Selected extract section start

As I have learnt more about pipes and become more discerning my real interest is in Petersons. I now have about forty.

Over the years I have picked up enough know how to do basic cleaning / tidying but little beyond that. I was seriously impressed when I discovered, about eighteen months ago, ‘rebornpipes’ and I saw some of the restoration work that was being carried out.

It had been a long time aim of mine to put together the Sherlock Holmes series of Petersons. I’ve started with the first series and having picked up three I was delighted to see a ‘Professor’ going cheap on EBay. It looked a bit rough but I thought it would clean up okay. There wasn’t much bidding (perhaps others knew more than me.)

When it arrived, I saw the real extent of the damage. It looked like somebody had taken great umbrage with the pipe and had attacked it with a carving knife before setting fire to it. I put it to one side uncertain of what I intended to do with it.About eighteen months ago I had come across rebornpipes. Having an interest in both pipes and restoration I was clearly in my element. How I hadn’t come across this before I don’t know. I decided to email Steve in the hope he could give some guidance with the Peterson.

I wasn’t sure if I would get a reply – after all we’re all busy people – and I wasn’t sure what he would be able to suggest. I was more than surprised by an almost instant response asking for photos. I sent these and Steve informed me that the pipe had been the victim of a torch lighter hitting the same point.

Selected extract section end
Records supplied section start

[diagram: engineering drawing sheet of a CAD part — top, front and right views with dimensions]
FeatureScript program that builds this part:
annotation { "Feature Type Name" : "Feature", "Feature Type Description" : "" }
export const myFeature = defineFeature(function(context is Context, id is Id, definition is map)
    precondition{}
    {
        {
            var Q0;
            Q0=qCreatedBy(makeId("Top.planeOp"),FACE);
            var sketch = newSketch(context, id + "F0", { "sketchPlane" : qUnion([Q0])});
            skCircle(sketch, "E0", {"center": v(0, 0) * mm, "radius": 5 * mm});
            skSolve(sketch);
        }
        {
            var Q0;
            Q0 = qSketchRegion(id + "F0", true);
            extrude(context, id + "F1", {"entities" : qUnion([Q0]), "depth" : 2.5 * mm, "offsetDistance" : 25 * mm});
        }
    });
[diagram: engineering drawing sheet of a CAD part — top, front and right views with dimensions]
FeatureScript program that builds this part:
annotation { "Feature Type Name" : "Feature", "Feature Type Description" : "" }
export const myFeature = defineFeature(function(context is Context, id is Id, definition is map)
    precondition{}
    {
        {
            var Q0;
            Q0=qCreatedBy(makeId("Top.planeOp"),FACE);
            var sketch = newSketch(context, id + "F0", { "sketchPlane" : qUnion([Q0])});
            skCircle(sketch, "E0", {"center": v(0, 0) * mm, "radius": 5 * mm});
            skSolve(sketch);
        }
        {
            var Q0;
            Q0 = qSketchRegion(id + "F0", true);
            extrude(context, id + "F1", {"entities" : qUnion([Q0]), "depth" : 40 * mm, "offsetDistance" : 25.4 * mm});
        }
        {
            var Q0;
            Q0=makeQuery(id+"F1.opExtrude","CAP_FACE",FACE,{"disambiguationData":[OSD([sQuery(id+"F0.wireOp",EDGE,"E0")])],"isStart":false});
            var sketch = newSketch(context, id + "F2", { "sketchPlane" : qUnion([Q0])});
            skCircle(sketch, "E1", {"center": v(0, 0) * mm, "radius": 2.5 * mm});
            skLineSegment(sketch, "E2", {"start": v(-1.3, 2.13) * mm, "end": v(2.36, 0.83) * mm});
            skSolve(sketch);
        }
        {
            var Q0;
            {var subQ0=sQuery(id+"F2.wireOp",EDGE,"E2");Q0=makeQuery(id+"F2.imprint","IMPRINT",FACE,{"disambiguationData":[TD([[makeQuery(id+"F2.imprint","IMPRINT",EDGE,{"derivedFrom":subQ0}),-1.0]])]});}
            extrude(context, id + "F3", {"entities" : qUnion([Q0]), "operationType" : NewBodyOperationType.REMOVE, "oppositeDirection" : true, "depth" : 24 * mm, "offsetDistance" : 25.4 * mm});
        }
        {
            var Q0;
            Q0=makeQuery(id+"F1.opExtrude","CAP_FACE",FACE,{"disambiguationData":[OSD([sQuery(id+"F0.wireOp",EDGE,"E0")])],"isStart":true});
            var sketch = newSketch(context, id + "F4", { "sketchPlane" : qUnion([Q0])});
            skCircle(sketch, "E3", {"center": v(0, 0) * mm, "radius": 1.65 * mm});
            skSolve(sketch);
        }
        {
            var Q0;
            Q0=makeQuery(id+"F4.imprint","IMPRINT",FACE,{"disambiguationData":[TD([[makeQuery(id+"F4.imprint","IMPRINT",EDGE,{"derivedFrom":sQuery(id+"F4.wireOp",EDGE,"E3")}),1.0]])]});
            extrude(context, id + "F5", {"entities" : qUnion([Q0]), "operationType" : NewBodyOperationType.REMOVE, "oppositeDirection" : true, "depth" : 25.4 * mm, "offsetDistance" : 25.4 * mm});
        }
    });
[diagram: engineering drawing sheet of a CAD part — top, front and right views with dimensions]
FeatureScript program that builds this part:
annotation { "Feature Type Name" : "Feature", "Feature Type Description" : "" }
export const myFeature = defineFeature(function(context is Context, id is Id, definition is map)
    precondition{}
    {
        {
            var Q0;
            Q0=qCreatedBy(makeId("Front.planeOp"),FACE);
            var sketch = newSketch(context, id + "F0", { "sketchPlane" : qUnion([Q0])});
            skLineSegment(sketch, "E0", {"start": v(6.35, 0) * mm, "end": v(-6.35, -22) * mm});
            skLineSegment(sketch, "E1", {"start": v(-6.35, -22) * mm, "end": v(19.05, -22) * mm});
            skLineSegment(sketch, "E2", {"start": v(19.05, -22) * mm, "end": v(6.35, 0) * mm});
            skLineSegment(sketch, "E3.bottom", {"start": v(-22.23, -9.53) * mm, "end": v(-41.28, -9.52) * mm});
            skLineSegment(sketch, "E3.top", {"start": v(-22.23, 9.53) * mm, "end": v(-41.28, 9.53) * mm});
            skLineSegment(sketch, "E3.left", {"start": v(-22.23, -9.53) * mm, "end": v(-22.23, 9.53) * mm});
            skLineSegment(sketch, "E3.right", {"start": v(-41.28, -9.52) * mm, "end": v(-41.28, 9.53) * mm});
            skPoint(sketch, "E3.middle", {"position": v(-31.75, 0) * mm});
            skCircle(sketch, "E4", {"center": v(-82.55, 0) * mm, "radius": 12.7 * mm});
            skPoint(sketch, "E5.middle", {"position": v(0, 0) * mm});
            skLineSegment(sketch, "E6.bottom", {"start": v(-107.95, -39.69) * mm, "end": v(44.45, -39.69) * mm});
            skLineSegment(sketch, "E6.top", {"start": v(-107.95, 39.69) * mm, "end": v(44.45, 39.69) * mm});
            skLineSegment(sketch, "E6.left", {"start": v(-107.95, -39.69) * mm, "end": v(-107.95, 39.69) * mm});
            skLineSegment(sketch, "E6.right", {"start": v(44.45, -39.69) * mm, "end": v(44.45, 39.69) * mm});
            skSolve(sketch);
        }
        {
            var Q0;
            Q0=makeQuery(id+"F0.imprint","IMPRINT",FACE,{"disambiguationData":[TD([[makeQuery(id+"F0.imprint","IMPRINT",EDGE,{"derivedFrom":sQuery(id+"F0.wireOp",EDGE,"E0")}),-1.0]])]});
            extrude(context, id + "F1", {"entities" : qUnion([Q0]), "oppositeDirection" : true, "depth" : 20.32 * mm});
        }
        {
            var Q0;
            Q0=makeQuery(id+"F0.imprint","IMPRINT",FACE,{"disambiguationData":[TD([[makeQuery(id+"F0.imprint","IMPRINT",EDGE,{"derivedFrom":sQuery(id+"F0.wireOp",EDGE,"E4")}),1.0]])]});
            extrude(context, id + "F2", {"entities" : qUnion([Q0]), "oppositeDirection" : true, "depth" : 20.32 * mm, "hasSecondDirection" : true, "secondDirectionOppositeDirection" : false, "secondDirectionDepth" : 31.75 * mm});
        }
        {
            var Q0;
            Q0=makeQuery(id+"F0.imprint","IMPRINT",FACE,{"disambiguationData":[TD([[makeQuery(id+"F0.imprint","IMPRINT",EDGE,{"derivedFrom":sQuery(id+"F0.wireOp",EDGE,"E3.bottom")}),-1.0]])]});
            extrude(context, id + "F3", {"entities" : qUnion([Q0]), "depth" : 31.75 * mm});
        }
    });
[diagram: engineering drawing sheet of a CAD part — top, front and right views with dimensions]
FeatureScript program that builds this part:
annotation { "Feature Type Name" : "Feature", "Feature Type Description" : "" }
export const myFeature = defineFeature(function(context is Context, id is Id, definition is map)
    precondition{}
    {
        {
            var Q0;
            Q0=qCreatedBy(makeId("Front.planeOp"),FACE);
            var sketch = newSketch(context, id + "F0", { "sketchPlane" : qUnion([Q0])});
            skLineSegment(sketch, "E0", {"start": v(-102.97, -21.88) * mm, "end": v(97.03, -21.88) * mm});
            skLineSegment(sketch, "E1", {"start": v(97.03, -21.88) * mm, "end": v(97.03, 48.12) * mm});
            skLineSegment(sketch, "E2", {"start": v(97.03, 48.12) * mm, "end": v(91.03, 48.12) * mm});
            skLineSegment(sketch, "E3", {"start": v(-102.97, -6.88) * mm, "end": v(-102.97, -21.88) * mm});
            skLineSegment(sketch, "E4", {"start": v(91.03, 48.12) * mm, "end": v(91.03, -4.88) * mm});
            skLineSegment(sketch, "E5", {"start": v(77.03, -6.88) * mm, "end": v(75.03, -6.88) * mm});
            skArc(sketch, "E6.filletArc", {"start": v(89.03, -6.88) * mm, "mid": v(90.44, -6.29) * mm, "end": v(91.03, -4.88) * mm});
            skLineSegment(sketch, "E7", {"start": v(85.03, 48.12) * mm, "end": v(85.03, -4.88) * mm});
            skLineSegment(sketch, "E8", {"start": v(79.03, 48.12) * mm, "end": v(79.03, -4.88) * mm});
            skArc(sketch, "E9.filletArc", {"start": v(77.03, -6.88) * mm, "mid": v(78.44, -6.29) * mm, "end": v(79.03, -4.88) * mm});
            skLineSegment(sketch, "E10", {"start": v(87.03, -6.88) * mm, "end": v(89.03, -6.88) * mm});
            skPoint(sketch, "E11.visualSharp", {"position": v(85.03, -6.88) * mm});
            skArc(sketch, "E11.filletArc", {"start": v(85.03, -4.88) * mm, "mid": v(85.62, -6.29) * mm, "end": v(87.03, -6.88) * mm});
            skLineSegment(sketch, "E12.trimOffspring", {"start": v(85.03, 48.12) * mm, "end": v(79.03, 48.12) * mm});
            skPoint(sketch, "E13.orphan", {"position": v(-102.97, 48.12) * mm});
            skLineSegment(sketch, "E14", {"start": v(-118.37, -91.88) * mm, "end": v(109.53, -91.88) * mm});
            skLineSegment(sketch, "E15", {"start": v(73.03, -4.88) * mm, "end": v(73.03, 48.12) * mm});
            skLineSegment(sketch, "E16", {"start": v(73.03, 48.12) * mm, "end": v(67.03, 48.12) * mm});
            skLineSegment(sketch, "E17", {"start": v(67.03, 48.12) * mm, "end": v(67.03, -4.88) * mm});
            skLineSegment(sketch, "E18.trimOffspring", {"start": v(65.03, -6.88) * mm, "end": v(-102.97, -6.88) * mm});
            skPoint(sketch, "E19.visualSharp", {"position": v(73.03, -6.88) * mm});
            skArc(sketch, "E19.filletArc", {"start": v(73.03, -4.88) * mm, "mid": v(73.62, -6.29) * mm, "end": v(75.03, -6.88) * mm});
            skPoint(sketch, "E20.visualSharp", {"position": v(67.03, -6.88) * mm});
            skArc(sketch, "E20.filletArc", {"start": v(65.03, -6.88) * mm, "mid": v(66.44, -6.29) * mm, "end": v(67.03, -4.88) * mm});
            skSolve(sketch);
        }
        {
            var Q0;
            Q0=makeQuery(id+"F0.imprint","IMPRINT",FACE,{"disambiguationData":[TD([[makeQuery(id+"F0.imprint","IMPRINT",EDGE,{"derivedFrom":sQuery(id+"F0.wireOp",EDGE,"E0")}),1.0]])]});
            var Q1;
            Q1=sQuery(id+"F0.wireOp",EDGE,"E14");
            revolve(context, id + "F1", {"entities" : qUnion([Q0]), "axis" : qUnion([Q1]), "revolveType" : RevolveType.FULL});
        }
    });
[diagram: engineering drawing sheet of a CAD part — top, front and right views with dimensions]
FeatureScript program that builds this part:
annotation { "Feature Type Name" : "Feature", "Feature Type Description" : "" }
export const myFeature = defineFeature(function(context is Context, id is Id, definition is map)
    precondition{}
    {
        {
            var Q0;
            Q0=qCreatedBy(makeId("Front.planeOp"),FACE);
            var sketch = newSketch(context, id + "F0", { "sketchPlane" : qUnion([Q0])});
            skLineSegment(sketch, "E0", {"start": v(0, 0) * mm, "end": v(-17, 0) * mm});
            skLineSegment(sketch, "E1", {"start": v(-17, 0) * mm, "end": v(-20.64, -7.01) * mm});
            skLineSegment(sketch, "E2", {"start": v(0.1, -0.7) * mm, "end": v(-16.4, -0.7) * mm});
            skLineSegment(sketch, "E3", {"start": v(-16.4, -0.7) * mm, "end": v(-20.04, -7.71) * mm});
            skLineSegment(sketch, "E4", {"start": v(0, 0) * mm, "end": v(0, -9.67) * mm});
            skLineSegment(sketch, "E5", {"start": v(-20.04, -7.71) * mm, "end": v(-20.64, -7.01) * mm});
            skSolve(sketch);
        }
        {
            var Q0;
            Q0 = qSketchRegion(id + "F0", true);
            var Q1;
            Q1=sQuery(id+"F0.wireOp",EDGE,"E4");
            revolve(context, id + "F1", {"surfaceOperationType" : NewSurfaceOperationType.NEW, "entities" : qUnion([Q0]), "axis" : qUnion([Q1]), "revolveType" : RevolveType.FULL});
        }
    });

Records supplied section end

▸ Work task A:
In the text about the Peterson pipe, how many Petersons does the writer say they now own?
▸ Work task B:
From the Peterson pipe text, extract the passage starting at "It had been" and ending at "with the Peterson.".

▸ Expected answer A:
About forty.

▸ Expected answer B:
It had been a long time aim of mine to put together the Sherlock Holmes series of Petersons. I’ve started with the first series and having picked up three I was delighted to see a ‘Professor’ going cheap on EBay. It looked a bit rough but I thought it would clean up okay. There wasn’t much bidding (perhaps others knew more than me.)

When it arrived, I saw the real extent of the damage. It looked like somebody had taken great umbrage with the pipe and had attacked it with a carving knife before setting fire to it. I put it to one side uncertain of what I intended to do with it.About eighteen months ago I had come across rebornpipes. Having an interest in both pipes and restoration I was clearly in my element. How I hadn’t come across this before I don’t know. I decided to email Steve in the hope he could give some guidance with the Peterson.